Google spent millions of dollars to influence academic research conducted by professors from renowned universities like Berkeley and Harvard over the last decade, according to numerous email transcripts obtained by The Wall Street Journal through public records requests. The Alphabet-owned company is understood to be looking to finance a wide variety of university researchers whose work it believes can help promote its public policy agenda. During the aforementioned period, Google reportedly financed individual studies with up to $400,000, with some of its beneficiaries even sharing their works prior to their publication and accepting input from the Mountain View, California-based tech giant. Most academics backed by Google failed to disclose their relationships with the company in their published works, though some claim that the firm made no conditions when offering to finance them.

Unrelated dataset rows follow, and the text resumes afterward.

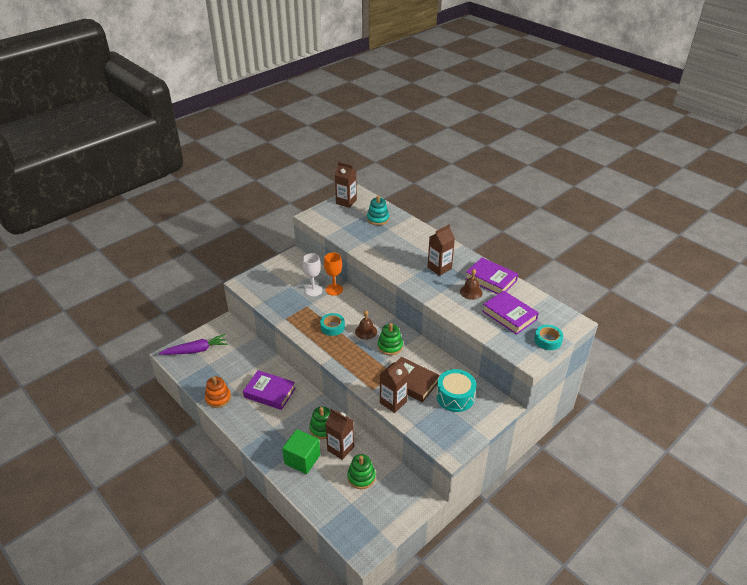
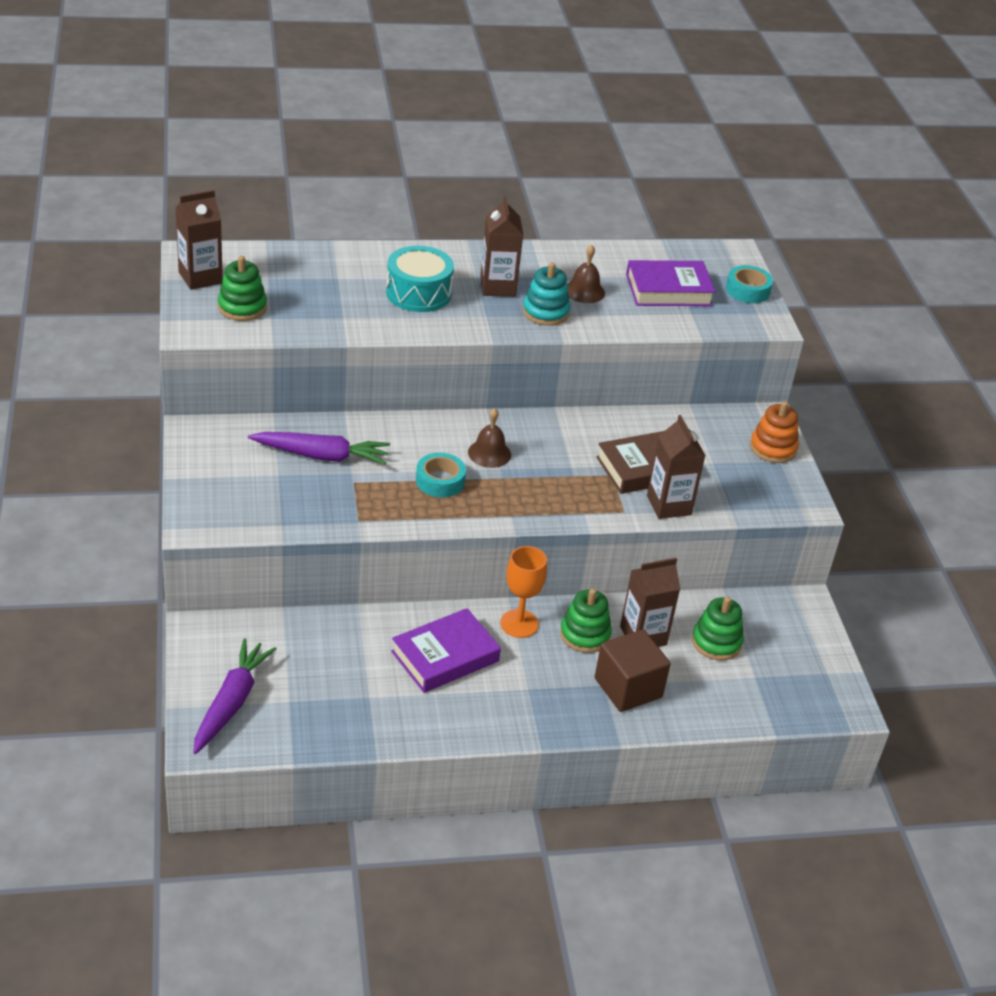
camera: 60 degrees left, 0 degrees up
(218, 398) = (393, 726): orange stacking toy -> orange stacking toy (773, 448)
(302, 459) = (628, 688): green cube -> brown cube
(313, 290) = (321, 456): white goblet -> purple carrot
(334, 289) = (347, 433): orange goblet -> orange goblet (519, 624)
(378, 219) = (296, 273): turquoise stacking toy -> turquoise stacking toy (545, 312)
(390, 346) = (548, 448): green stacking toy -> green stacking toy (242, 307)
(455, 397) = (712, 445): turquoise drum -> turquoise drum (418, 293)
(491, 279) = (577, 262): purple book -> none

Regardless, Google is understood to have benefitted from numerous academic works it supported financially, with the recent report indicating that the Internet giant even managed to resolve its 2012 dispute with the United States Federal Trade Commission (FTC) due to one such research, having used it to fend off allegations of anti-competitive practices. It’s currently unclear whether the government agency was then aware that the research presented by Google was financed by the company itself, but the firm’s activities in this field are essentially an indirect form of lobbying, some industry watchers believe. In response to the aforementioned discovery, Google stated that it has “maintained strong relations” with academics, university researchers, and higher education institutions in the country ever since its beginnings in the late ’90s, as even its co-founders Larry Page and Sergey Brin originally met at the Stanford University.
Apart from approximately 100 academic research papers pertaining to public policy matters that were directly financed by the company since 2009, a similar amount of them received financial backing from research centers and other organizations that are supported by Google during the same period, as indicated by the data collected by advocacy group Campaign for Accountability. Alphabet’s largest subsidiary reportedly isn’t the only Silicon Valley giant to pursue influencing public policy-related opinions by financing academics, with some industry watchers claiming that the likes of Qualcomm and Microsoft have been doing so for years, and the same lobbying technique has been and still is popular with the oil, drug, and some other industries for decades.